Скорее всего, Лоренс Оливье, если это он, продемонстрирует ей всю положенную обходительность владельца загородного поместья – включая сюда шофера, который встретит ее на станции, и дворецкого, который будет дожидаться их у обеденного стола. А после отведет ее, опьяненную клеретом, в спальню и потешится ею, и она ему это позволит – из вежливости, из благодарности за приятный вечер, ну и ради карьеры тоже. Даст ли она себе труд упомянуть, когда они останутся наедине, что где-то там, далеко, у старика есть соперник, клерк, работающий в компании, которая производит суммирующие машины, живущий в комнатке на Арчвей-роуд и временами сочиняющий стихи?
Ему непонятно, почему Каролина не порывает с ним, клерком-любовником. Плетясь в сумраке раннего утра домой после проведенной с ней ночи, он может лишь молиться о том, чтобы она его больше не трогала. И действительно, иногда проходит неделя без единого слова от нее. А затем, как раз когда ему начинает казаться, что связь эта позади, Каролина звонит и все повторяется снова.

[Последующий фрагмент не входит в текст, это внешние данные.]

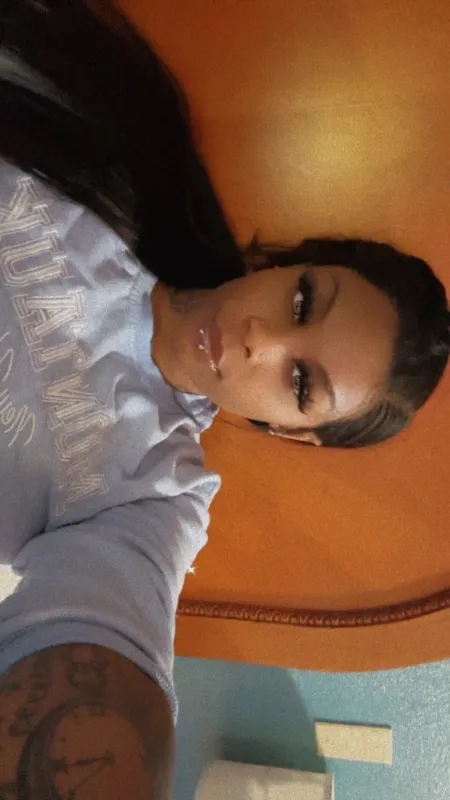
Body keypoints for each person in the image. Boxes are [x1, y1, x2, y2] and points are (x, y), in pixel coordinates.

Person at [0, 2, 448, 797]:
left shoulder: (153, 497)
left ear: (294, 430)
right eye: (302, 302)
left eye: (300, 382)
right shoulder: (112, 143)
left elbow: (102, 640)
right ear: (286, 264)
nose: (258, 341)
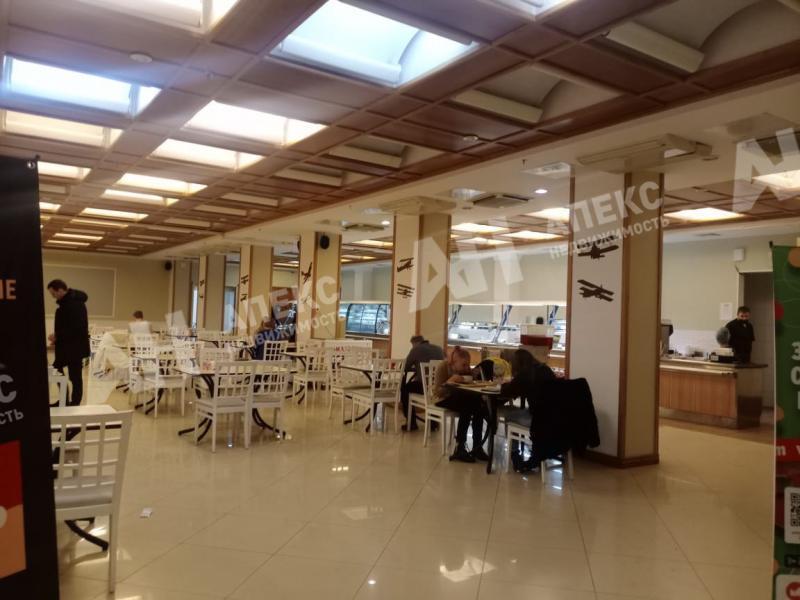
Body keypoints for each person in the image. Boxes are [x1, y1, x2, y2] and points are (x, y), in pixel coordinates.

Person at [433, 346, 489, 463]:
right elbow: (437, 392)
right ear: (454, 363)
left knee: (476, 403)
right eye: (464, 365)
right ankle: (462, 447)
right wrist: (450, 381)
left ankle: (475, 446)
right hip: (443, 399)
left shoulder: (464, 370)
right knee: (469, 404)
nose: (466, 367)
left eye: (468, 364)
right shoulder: (443, 367)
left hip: (460, 399)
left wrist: (473, 376)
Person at [47, 279, 89, 406]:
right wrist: (57, 338)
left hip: (74, 348)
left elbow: (77, 328)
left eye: (53, 293)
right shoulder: (67, 303)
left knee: (74, 376)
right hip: (68, 346)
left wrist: (57, 336)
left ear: (60, 290)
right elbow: (67, 325)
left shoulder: (75, 304)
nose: (53, 296)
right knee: (59, 370)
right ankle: (64, 400)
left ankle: (74, 403)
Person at [401, 335, 444, 431]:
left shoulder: (416, 349)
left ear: (415, 343)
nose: (412, 347)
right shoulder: (439, 349)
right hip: (438, 387)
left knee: (405, 389)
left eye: (412, 345)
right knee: (423, 387)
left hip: (425, 386)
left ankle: (411, 423)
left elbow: (405, 366)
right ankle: (434, 422)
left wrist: (414, 368)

Он верит в страстную любовь, в ее преображающую силу. Однако собственный его опыт говорит ему, что любовные отношения отнимают кучу времени, выматывают и вредят работе. Может ли быть, что он просто не создан для любви к женщине, что на самом-то деле он гомосексуалист? Гомосексуальность способна объяснить все его невзгоды, от первой до последней. Но ведь с тех пор, как ему исполнилось шестнадцать, его неизменно завораживала женская красота, присущее женщинам выражение загадочной недосягаемости. В студенческие годы он постоянно томился любовью – то к одной девушке, то к другой, случалось, что и к двум сразу. И чтение стихов лишь распаляло его. Слепящий восторг секса, по словам поэтов, уносит человека в ни с чем не сравнимый свет, в самое сердце безмолвия, и там он испытывает единение со стихийными силами Вселенной. Ни с чем не сравнимый свет пока что обходил его стороной, но он и на миг не усомнился в правоте поэтов.